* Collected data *
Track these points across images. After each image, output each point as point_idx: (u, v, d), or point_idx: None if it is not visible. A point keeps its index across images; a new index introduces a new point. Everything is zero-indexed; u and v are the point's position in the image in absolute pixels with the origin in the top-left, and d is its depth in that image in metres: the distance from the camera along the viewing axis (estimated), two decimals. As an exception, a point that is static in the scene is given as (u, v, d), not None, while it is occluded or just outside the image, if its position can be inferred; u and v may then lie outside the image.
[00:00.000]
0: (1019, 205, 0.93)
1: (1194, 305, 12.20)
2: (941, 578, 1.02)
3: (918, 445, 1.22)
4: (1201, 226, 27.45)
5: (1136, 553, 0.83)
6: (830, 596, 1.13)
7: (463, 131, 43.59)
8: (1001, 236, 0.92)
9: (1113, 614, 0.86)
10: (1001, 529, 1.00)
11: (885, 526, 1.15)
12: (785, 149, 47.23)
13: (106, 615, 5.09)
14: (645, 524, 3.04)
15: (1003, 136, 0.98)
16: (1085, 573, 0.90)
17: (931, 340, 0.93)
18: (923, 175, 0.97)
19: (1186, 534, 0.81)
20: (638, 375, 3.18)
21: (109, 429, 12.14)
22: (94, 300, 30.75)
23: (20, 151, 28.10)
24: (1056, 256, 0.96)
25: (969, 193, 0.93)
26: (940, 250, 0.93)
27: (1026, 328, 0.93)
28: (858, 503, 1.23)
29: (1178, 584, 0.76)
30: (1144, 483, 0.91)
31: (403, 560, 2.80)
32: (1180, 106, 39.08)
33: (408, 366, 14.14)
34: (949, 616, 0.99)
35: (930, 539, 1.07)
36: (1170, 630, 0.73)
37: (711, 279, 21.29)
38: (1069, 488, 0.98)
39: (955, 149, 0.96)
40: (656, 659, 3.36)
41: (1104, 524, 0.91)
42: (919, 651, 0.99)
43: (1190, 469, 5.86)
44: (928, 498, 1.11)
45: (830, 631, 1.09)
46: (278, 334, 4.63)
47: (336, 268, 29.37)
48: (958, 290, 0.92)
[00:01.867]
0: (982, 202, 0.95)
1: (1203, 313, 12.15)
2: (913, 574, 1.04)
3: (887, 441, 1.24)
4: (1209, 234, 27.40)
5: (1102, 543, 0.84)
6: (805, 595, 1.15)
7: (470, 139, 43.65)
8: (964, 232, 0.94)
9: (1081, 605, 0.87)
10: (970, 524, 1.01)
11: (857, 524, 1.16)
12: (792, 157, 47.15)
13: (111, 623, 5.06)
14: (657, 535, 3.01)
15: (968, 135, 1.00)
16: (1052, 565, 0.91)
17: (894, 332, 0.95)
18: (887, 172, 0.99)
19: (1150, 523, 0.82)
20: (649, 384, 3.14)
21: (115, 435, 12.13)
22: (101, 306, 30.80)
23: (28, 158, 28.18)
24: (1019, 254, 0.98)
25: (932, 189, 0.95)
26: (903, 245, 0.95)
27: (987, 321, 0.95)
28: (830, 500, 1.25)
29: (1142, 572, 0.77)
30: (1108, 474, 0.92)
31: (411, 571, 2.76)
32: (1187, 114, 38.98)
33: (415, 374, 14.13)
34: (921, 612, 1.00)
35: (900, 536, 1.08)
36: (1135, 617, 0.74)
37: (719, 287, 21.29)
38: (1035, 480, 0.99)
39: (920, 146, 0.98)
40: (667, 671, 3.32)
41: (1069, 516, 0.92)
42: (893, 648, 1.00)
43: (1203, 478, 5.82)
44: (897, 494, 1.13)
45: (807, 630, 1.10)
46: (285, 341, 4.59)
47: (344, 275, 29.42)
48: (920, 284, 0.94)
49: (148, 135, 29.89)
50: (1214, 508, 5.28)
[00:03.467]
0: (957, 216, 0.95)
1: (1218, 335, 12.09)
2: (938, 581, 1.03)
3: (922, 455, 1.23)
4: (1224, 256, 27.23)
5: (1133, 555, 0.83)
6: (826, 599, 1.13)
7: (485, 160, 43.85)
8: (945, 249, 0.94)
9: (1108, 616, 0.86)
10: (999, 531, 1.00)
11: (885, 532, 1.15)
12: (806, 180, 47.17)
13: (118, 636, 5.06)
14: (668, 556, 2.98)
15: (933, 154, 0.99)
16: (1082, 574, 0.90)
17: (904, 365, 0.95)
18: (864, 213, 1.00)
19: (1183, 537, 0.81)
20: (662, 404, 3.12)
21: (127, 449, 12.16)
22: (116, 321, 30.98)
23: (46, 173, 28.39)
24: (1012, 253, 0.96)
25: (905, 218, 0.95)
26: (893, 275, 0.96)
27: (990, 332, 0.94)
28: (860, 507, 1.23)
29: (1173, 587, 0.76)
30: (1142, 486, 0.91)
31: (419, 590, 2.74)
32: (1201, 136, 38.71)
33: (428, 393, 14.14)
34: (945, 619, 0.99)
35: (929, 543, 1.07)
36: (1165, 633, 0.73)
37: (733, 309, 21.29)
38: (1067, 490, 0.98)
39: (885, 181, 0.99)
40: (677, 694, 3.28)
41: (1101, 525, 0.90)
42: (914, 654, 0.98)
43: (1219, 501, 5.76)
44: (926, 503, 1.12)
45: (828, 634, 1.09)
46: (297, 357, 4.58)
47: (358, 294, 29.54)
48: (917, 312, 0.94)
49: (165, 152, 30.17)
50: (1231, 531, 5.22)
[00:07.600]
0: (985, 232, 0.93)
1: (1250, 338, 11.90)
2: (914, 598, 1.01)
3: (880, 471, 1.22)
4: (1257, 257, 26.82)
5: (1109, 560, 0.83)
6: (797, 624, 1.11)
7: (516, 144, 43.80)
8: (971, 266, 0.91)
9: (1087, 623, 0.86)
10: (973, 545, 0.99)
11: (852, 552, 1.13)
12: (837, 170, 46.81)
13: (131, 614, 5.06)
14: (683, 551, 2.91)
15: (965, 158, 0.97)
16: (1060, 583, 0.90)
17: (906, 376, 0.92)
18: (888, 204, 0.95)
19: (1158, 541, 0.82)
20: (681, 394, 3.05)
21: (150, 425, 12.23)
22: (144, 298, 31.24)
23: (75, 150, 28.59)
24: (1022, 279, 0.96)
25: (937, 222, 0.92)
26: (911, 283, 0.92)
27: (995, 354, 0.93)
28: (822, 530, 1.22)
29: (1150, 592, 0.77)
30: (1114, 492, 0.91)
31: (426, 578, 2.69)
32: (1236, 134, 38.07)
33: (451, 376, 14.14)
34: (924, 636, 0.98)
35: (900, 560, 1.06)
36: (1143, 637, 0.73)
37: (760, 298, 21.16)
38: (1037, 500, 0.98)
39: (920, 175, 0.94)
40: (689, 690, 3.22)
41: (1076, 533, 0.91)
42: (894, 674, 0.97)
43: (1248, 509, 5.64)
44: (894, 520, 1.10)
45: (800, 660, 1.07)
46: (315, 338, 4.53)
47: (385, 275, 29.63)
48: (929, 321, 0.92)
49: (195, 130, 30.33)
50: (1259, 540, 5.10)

* Try it *
Word for word, set down all of the records above.

* Problem solution *
Track these points across images. After each image, output each point as point_idx: (u, v, d), or point_idx: None if it is not visible. A point keeps its index across images; a new index introduces a new point. Everything is zero-indexed; u and v are the point's position in the image in absolute pixels with the origin in the top-left, and d is its depth in that image in metres: the distance from the camera along the viewing axis (estimated), two decimals. As an exception, a point that is static in the scene is given as (u, v, d), not None, while it is occluded or just outside the image, if its position can be inferred; u and v may then lie outside the image.
[00:00.000]
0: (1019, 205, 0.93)
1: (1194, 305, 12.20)
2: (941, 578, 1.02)
3: (918, 445, 1.22)
4: (1201, 226, 27.45)
5: (1136, 553, 0.83)
6: (830, 596, 1.13)
7: (463, 131, 43.59)
8: (1001, 236, 0.92)
9: (1113, 614, 0.86)
10: (1001, 529, 1.00)
11: (885, 526, 1.15)
12: (785, 149, 47.23)
13: (106, 615, 5.09)
14: (645, 524, 3.04)
15: (1003, 136, 0.98)
16: (1085, 573, 0.90)
17: (931, 340, 0.93)
18: (923, 175, 0.97)
19: (1186, 534, 0.81)
20: (638, 375, 3.18)
21: (109, 429, 12.14)
22: (94, 300, 30.75)
23: (20, 151, 28.10)
24: (1056, 256, 0.96)
25: (969, 193, 0.93)
26: (940, 250, 0.93)
27: (1026, 328, 0.93)
28: (858, 503, 1.23)
29: (1178, 584, 0.76)
30: (1144, 483, 0.91)
31: (403, 560, 2.80)
32: (1180, 106, 39.08)
33: (408, 366, 14.14)
34: (949, 616, 0.99)
35: (930, 539, 1.07)
36: (1170, 630, 0.73)
37: (711, 279, 21.29)
38: (1069, 488, 0.98)
39: (955, 149, 0.96)
40: (656, 659, 3.36)
41: (1104, 524, 0.91)
42: (919, 651, 0.99)
43: (1190, 469, 5.86)
44: (928, 498, 1.11)
45: (830, 631, 1.09)
46: (278, 334, 4.63)
47: (336, 268, 29.37)
48: (958, 290, 0.92)
[00:01.867]
0: (982, 202, 0.95)
1: (1203, 313, 12.15)
2: (913, 574, 1.04)
3: (887, 441, 1.24)
4: (1209, 234, 27.40)
5: (1102, 543, 0.84)
6: (805, 595, 1.15)
7: (470, 139, 43.65)
8: (964, 232, 0.94)
9: (1081, 605, 0.87)
10: (970, 524, 1.01)
11: (857, 524, 1.16)
12: (792, 157, 47.15)
13: (111, 623, 5.06)
14: (657, 535, 3.01)
15: (968, 135, 1.00)
16: (1052, 565, 0.91)
17: (894, 332, 0.95)
18: (887, 172, 0.99)
19: (1150, 523, 0.82)
20: (649, 384, 3.14)
21: (115, 435, 12.13)
22: (101, 306, 30.80)
23: (28, 158, 28.18)
24: (1019, 254, 0.98)
25: (932, 189, 0.95)
26: (903, 245, 0.95)
27: (987, 321, 0.95)
28: (830, 500, 1.25)
29: (1142, 572, 0.77)
30: (1108, 474, 0.92)
31: (411, 571, 2.76)
32: (1187, 114, 38.98)
33: (415, 374, 14.13)
34: (921, 612, 1.00)
35: (900, 536, 1.08)
36: (1135, 617, 0.74)
37: (719, 287, 21.29)
38: (1035, 480, 0.99)
39: (920, 146, 0.98)
40: (667, 671, 3.32)
41: (1069, 516, 0.92)
42: (893, 648, 1.00)
43: (1203, 478, 5.82)
44: (897, 494, 1.13)
45: (807, 630, 1.10)
46: (285, 341, 4.59)
47: (344, 275, 29.42)
48: (920, 284, 0.94)
49: (148, 135, 29.89)
50: (1214, 508, 5.28)
[00:03.467]
0: (957, 216, 0.95)
1: (1218, 335, 12.09)
2: (938, 581, 1.03)
3: (922, 455, 1.23)
4: (1224, 256, 27.23)
5: (1133, 555, 0.83)
6: (826, 599, 1.13)
7: (485, 160, 43.85)
8: (945, 249, 0.94)
9: (1108, 616, 0.86)
10: (999, 531, 1.00)
11: (885, 532, 1.15)
12: (806, 180, 47.17)
13: (118, 636, 5.06)
14: (668, 556, 2.98)
15: (933, 154, 0.99)
16: (1082, 574, 0.90)
17: (904, 365, 0.95)
18: (864, 213, 1.00)
19: (1183, 537, 0.81)
20: (662, 404, 3.12)
21: (127, 449, 12.16)
22: (116, 321, 30.98)
23: (46, 173, 28.39)
24: (1012, 253, 0.96)
25: (905, 218, 0.95)
26: (893, 275, 0.96)
27: (990, 332, 0.94)
28: (860, 507, 1.23)
29: (1173, 587, 0.76)
30: (1142, 486, 0.91)
31: (419, 590, 2.74)
32: (1201, 136, 38.71)
33: (428, 393, 14.14)
34: (945, 619, 0.99)
35: (929, 543, 1.07)
36: (1165, 633, 0.73)
37: (733, 309, 21.29)
38: (1067, 490, 0.98)
39: (885, 181, 0.99)
40: (677, 694, 3.28)
41: (1101, 525, 0.90)
42: (914, 654, 0.98)
43: (1219, 501, 5.76)
44: (926, 503, 1.12)
45: (828, 634, 1.09)
46: (297, 357, 4.58)
47: (358, 294, 29.54)
48: (917, 312, 0.94)
49: (165, 152, 30.17)
50: (1231, 531, 5.22)
[00:07.600]
0: (985, 232, 0.93)
1: (1250, 338, 11.90)
2: (914, 598, 1.01)
3: (880, 471, 1.22)
4: (1257, 257, 26.82)
5: (1109, 560, 0.83)
6: (797, 624, 1.11)
7: (516, 144, 43.80)
8: (971, 266, 0.91)
9: (1087, 623, 0.86)
10: (973, 545, 0.99)
11: (852, 552, 1.13)
12: (837, 170, 46.81)
13: (131, 614, 5.06)
14: (683, 551, 2.91)
15: (965, 158, 0.97)
16: (1060, 583, 0.90)
17: (906, 376, 0.92)
18: (888, 204, 0.95)
19: (1158, 541, 0.82)
20: (681, 394, 3.05)
21: (150, 425, 12.23)
22: (144, 298, 31.24)
23: (75, 150, 28.59)
24: (1022, 279, 0.96)
25: (937, 222, 0.92)
26: (911, 283, 0.92)
27: (995, 354, 0.93)
28: (822, 530, 1.22)
29: (1150, 592, 0.77)
30: (1114, 492, 0.91)
31: (426, 578, 2.69)
32: (1236, 134, 38.07)
33: (451, 376, 14.14)
34: (924, 636, 0.98)
35: (900, 560, 1.06)
36: (1143, 637, 0.73)
37: (760, 298, 21.16)
38: (1037, 500, 0.98)
39: (920, 175, 0.94)
40: (689, 690, 3.22)
41: (1076, 533, 0.91)
42: (894, 674, 0.97)
43: (1248, 509, 5.64)
44: (894, 520, 1.10)
45: (800, 660, 1.07)
46: (315, 338, 4.53)
47: (385, 275, 29.63)
48: (929, 321, 0.92)
49: (195, 130, 30.33)
50: (1259, 540, 5.10)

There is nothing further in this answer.